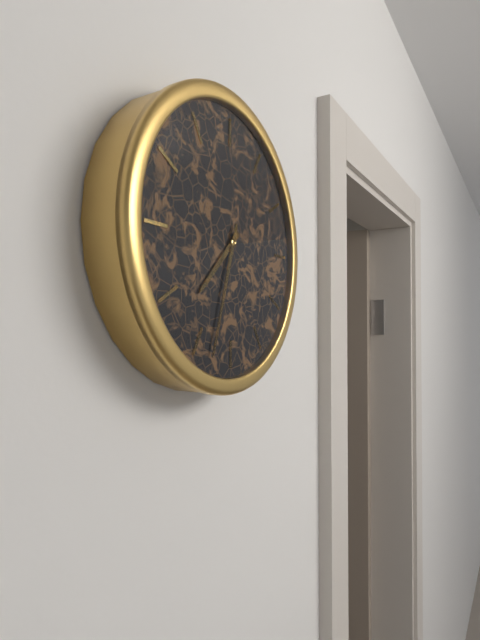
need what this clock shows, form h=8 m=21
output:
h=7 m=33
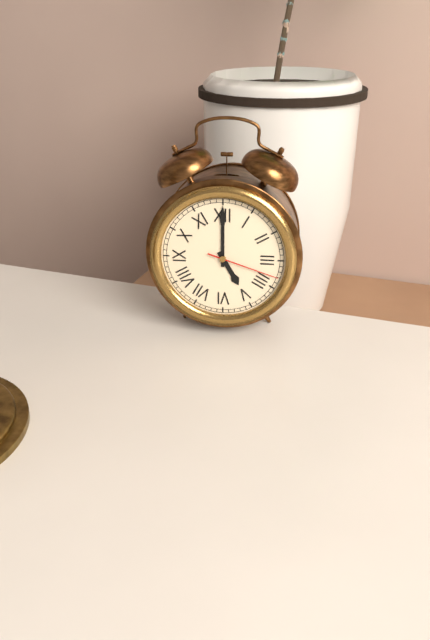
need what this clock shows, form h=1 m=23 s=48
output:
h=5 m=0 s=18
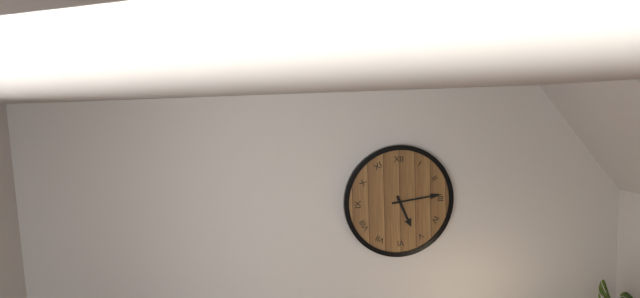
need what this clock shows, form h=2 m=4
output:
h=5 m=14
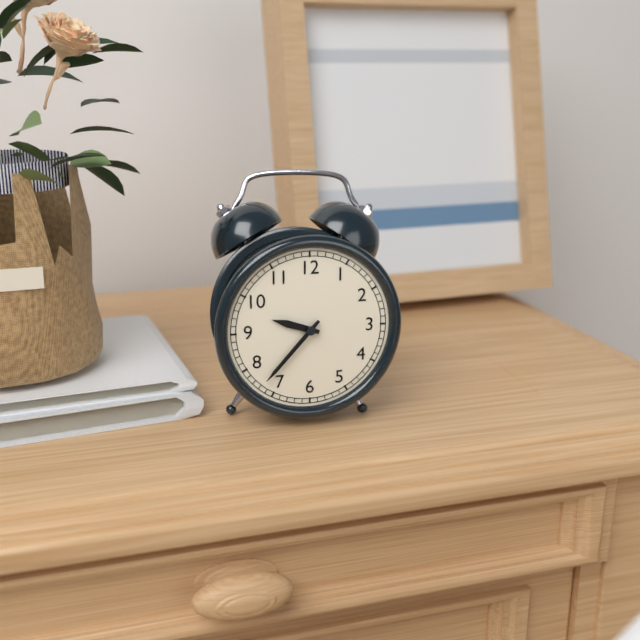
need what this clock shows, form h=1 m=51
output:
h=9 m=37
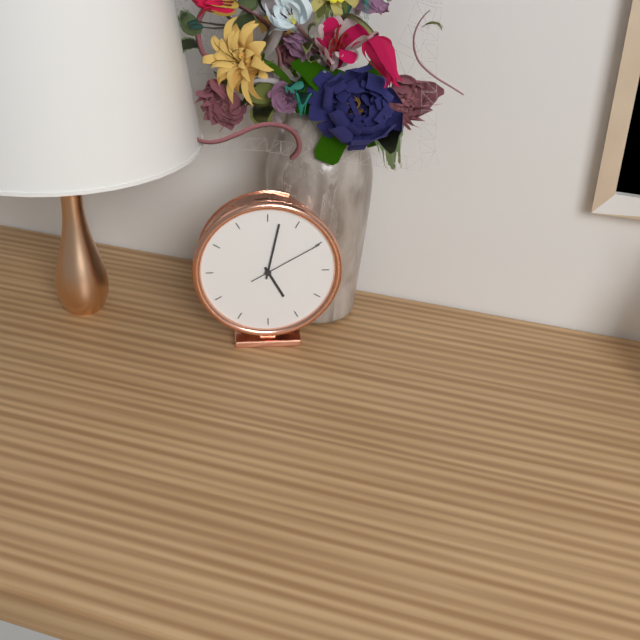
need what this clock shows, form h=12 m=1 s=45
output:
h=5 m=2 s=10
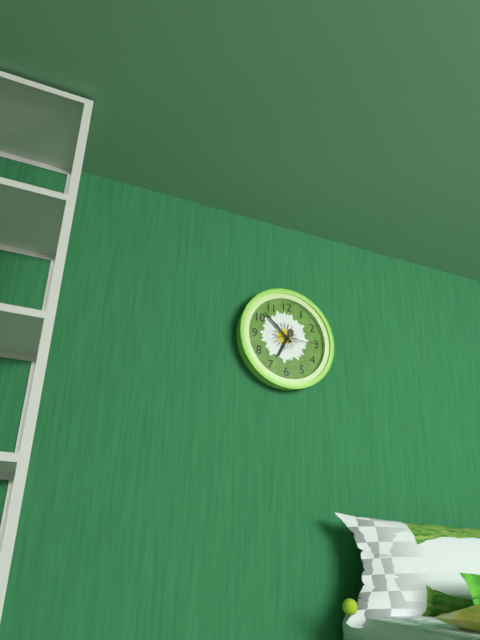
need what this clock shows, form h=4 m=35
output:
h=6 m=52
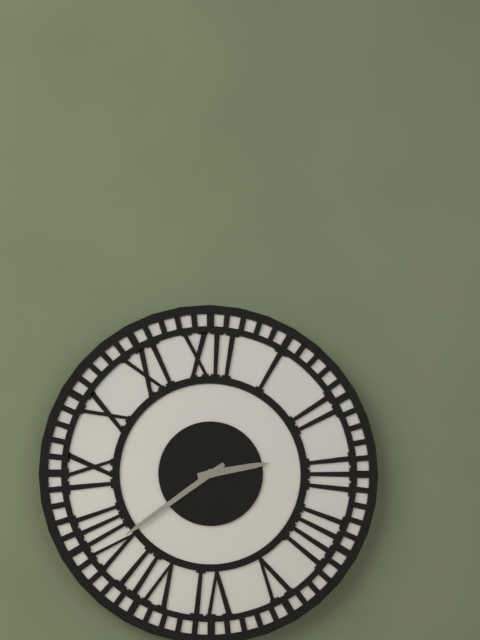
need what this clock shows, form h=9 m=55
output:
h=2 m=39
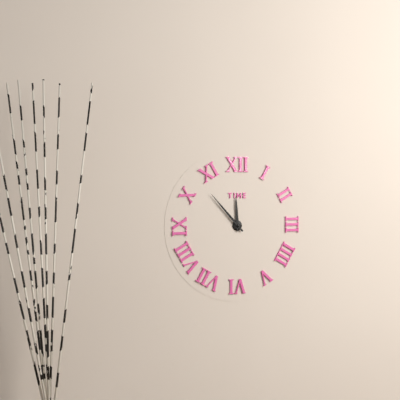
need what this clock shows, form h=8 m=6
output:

━━━━━━━━

- _YOUR GOAL_:
Rewrite all the records above, swapping "output" for "result" wherever it appears and keeping everything else the same. Leave out the pictures.

- _IN RESPONSE_:
need what this clock shows, form h=8 m=21
result:
h=7 m=33
need what this clock shows, form h=1 m=23 s=48
result:
h=5 m=0 s=18
need what this clock shows, form h=2 m=4
result:
h=5 m=14
need what this clock shows, form h=1 m=51
result:
h=9 m=37
need what this clock shows, form h=12 m=1 s=45
result:
h=5 m=2 s=10
need what this clock shows, form h=4 m=35
result:
h=6 m=52
need what this clock shows, form h=9 m=55
result:
h=2 m=39
need what this clock shows, form h=8 m=6
result:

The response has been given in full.